◆ Exercise brief ◆
Please give back, word for word, each line from the start of the entries through the one in which "right front paw: (739, 479)" is found.

[Skeletal landmark data]
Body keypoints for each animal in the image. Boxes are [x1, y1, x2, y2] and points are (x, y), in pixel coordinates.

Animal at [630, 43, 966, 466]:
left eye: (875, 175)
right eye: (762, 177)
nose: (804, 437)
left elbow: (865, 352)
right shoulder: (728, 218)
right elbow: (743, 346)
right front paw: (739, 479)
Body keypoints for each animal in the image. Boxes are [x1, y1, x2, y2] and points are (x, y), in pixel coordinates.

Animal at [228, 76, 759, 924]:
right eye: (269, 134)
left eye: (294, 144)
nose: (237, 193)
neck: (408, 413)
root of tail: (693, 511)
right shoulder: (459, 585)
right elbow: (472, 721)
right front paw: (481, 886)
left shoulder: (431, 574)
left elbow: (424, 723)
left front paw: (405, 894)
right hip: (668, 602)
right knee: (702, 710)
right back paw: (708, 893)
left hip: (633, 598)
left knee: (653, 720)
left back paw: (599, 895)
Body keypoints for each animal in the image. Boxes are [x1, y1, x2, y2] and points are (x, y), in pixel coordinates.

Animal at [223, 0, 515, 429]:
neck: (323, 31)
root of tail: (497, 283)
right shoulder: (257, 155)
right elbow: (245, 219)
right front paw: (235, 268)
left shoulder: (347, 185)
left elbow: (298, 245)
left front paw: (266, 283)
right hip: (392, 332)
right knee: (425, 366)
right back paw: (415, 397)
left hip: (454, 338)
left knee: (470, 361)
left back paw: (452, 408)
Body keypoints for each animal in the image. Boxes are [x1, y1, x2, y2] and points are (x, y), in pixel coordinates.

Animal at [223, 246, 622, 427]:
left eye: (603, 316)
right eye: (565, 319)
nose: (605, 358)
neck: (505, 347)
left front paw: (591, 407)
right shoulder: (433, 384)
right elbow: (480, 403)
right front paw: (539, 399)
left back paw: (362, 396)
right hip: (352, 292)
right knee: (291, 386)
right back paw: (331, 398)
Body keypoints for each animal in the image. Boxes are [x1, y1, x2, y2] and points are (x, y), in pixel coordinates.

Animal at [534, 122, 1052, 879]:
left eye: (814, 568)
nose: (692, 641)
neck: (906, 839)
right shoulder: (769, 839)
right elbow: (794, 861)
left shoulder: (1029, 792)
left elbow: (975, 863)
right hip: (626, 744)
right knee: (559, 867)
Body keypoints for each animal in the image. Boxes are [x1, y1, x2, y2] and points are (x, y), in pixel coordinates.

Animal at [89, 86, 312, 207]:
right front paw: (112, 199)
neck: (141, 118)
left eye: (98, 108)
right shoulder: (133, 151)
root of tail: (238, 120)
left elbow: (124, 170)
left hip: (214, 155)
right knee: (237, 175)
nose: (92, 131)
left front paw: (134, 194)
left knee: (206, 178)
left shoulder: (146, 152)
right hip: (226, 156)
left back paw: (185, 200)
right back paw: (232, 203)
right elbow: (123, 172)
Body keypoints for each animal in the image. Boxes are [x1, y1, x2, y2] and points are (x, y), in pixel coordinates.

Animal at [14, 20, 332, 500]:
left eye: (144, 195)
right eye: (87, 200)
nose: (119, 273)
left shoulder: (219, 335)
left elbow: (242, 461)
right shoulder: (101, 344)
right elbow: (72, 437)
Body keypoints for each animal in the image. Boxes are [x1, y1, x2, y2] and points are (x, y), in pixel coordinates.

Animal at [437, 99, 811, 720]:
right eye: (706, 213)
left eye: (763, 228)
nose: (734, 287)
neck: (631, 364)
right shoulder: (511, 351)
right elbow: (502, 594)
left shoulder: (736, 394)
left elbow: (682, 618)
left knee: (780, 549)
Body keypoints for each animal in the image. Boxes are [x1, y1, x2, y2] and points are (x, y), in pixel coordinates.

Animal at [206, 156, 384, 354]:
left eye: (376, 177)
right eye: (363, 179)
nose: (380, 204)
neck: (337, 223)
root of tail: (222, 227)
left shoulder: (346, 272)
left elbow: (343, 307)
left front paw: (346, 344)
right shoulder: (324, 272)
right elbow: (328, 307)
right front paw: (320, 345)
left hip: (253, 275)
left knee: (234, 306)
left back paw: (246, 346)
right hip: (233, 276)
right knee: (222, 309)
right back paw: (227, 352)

◆ Worked solution ◆
Body keypoints for each animal in the image. Boxes are [x1, y1, x2, y2] and points are (x, y), in pixel coordinates.

Animal at [630, 43, 966, 466]:
left eye: (875, 175)
right eye: (762, 177)
nose: (804, 437)
left elbow: (865, 352)
right shoulder: (728, 218)
right elbow: (743, 346)
right front paw: (739, 479)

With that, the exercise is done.